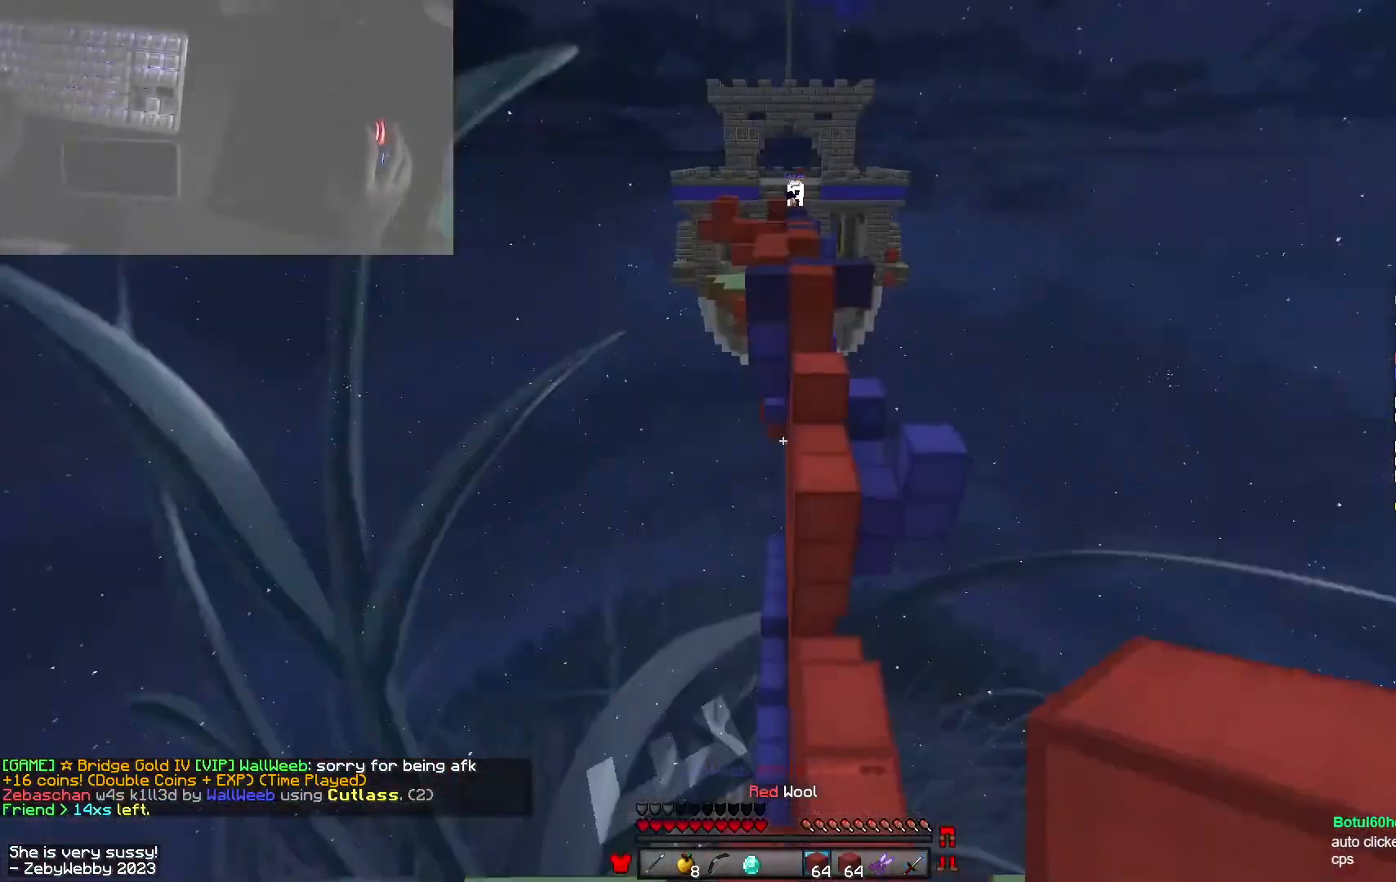
{"keys": ["d", "w"], "mouse": [], "events": [[116, "space", "up"], [200, "d", "down"]]}
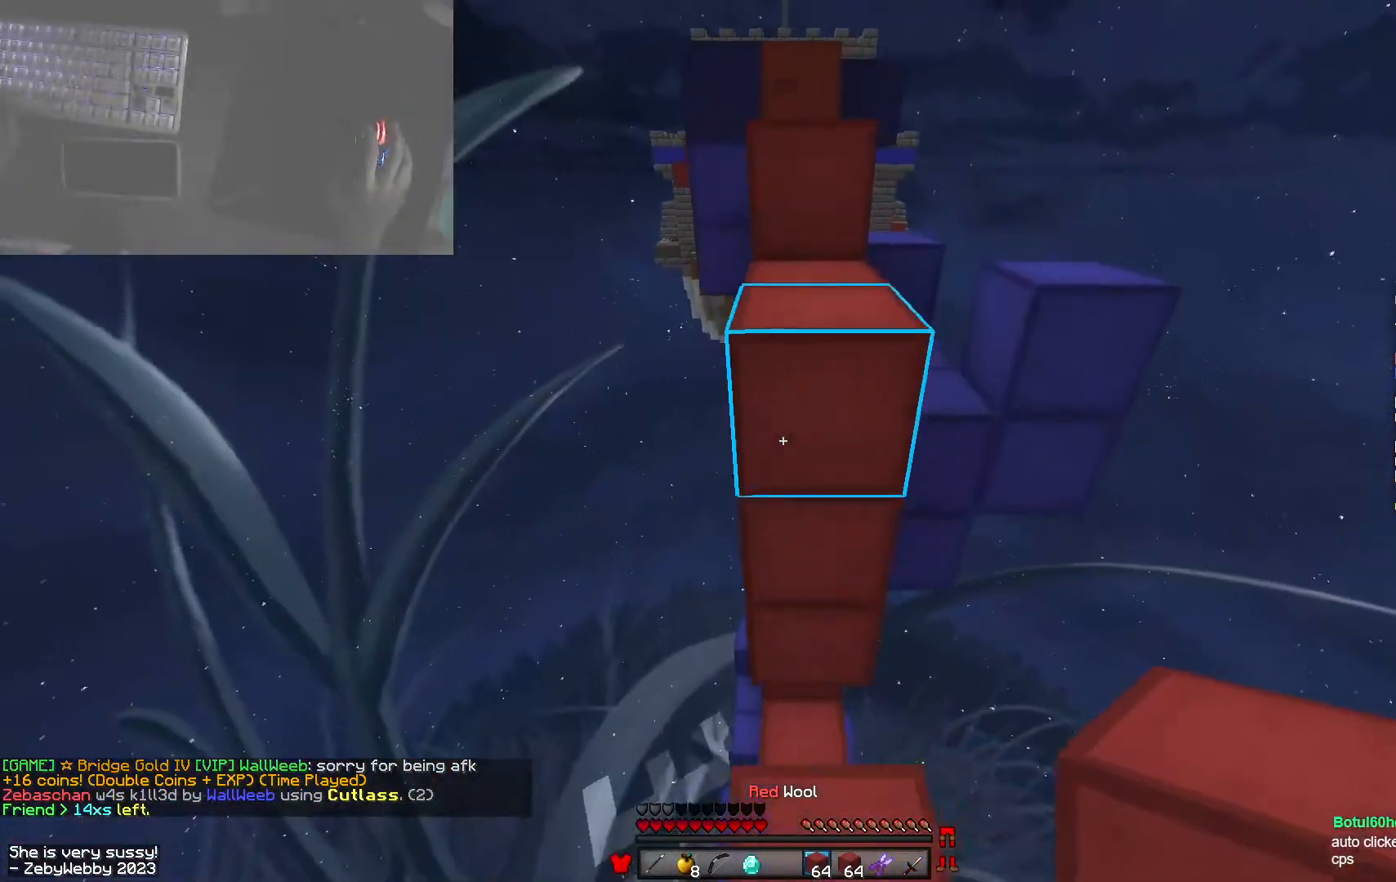
{"keys": ["d", "space", "w"], "mouse": [], "events": [[33, "d", "up"], [33, "space", "down"], [166, "a", "down"], [216, "space", "up"], [366, "mouse_right", "down"], [400, "d", "down"], [416, "space", "down"], [466, "a", "up"], [483, "mouse_right", "up"]]}
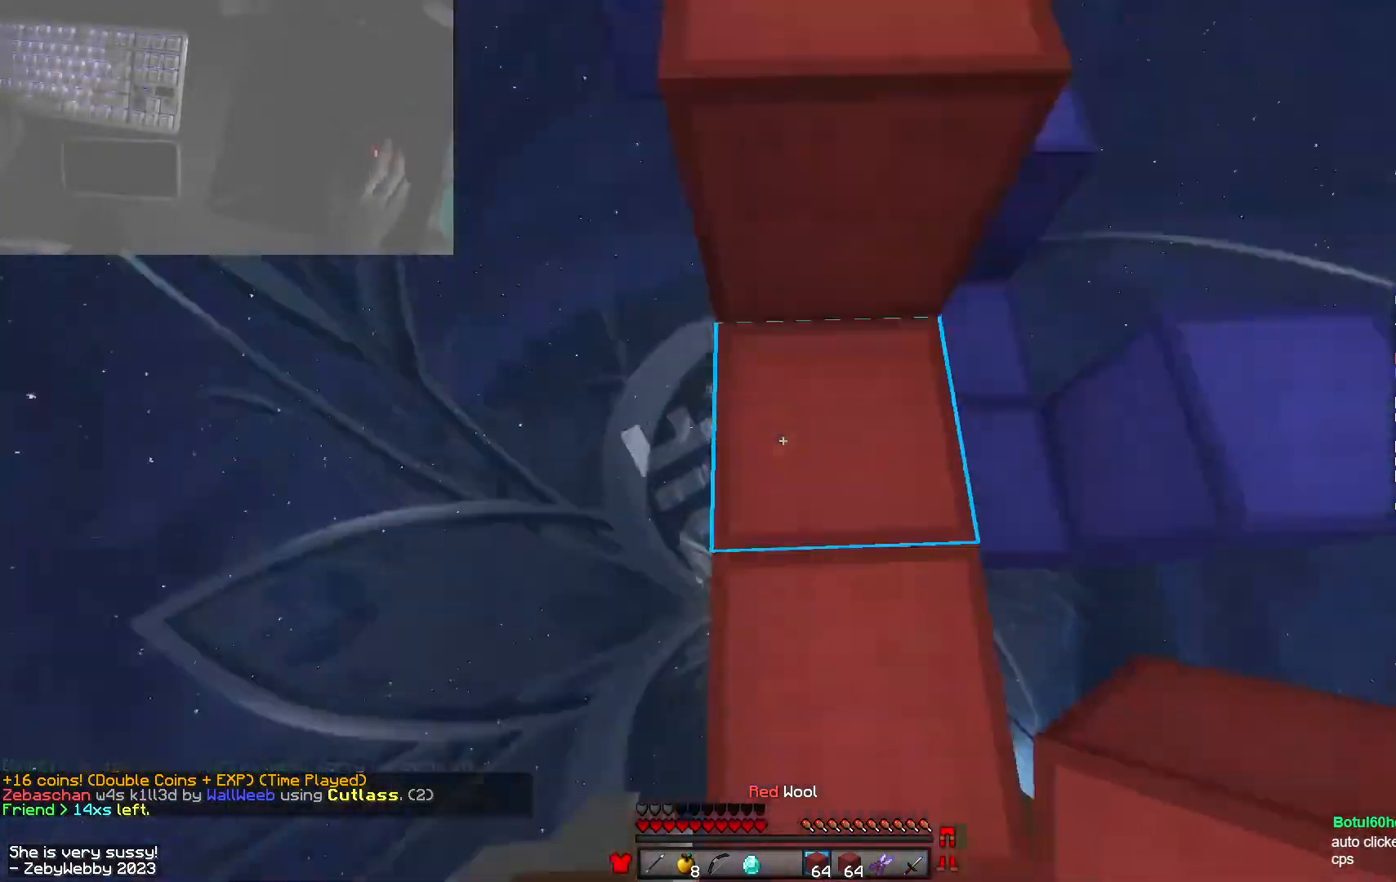
{"keys": ["w"], "mouse": [], "events": [[100, "d", "up"], [166, "space", "up"]]}
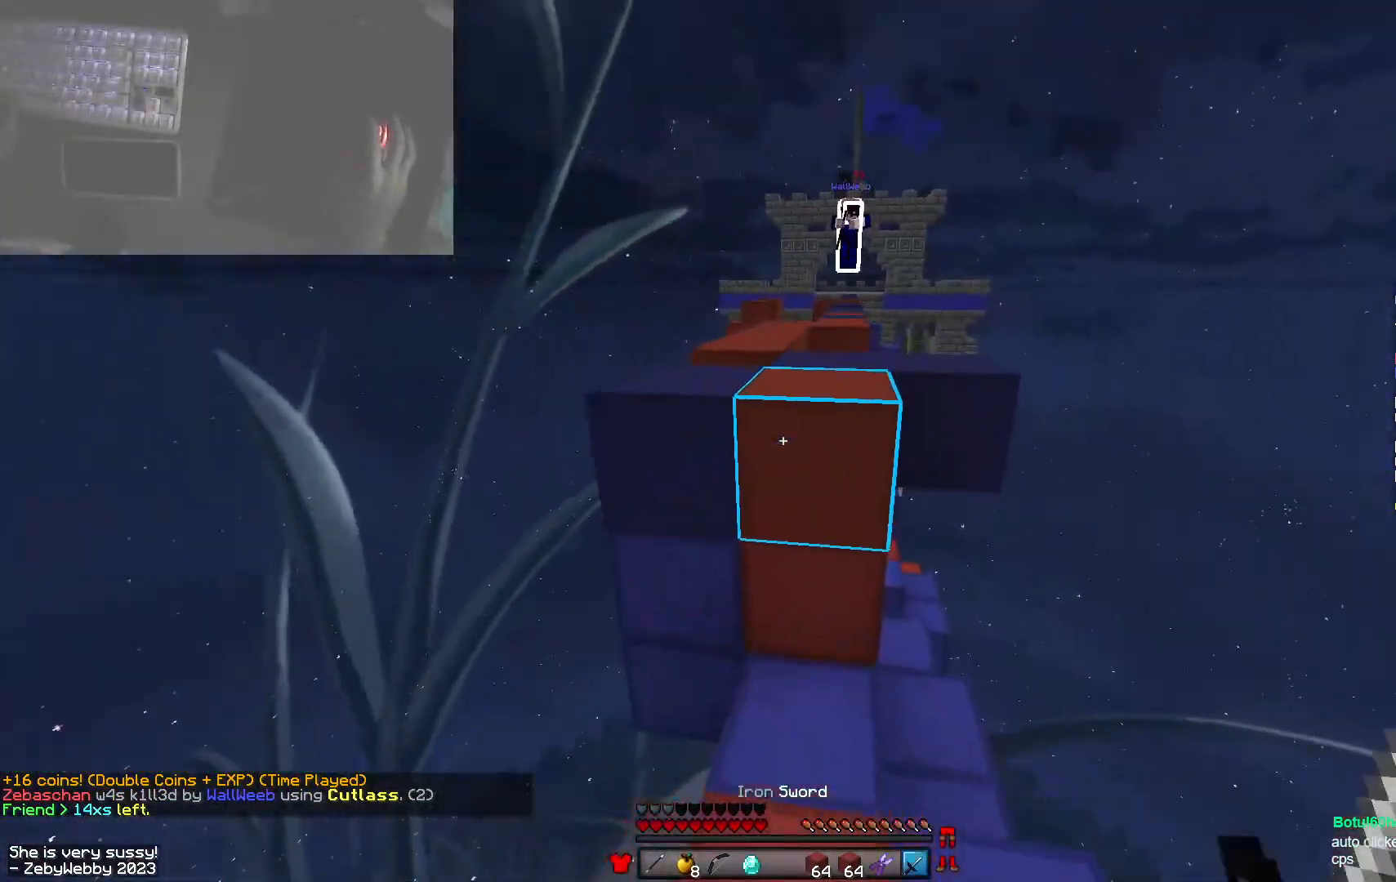
{"keys": ["a", "space", "w"], "mouse": [], "events": [[33, "space", "down"], [183, "a", "down"], [266, "space", "up"], [416, "space", "down"]]}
◆ ◆ ◆ ◆
**HOW TO COMPLETE THIS TASK**
Among the lines of the data, which ones contain the word "down"? Show them.

**RESULT OF THIS EXERCISE**
{"keys": ["d", "w"], "mouse": [], "events": [[116, "space", "up"], [200, "d", "down"]]}
{"keys": ["d", "space", "w"], "mouse": [], "events": [[33, "d", "up"], [33, "space", "down"], [166, "a", "down"], [216, "space", "up"], [366, "mouse_right", "down"], [400, "d", "down"], [416, "space", "down"], [466, "a", "up"], [483, "mouse_right", "up"]]}
{"keys": ["a", "space", "w"], "mouse": [], "events": [[33, "space", "down"], [183, "a", "down"], [266, "space", "up"], [416, "space", "down"]]}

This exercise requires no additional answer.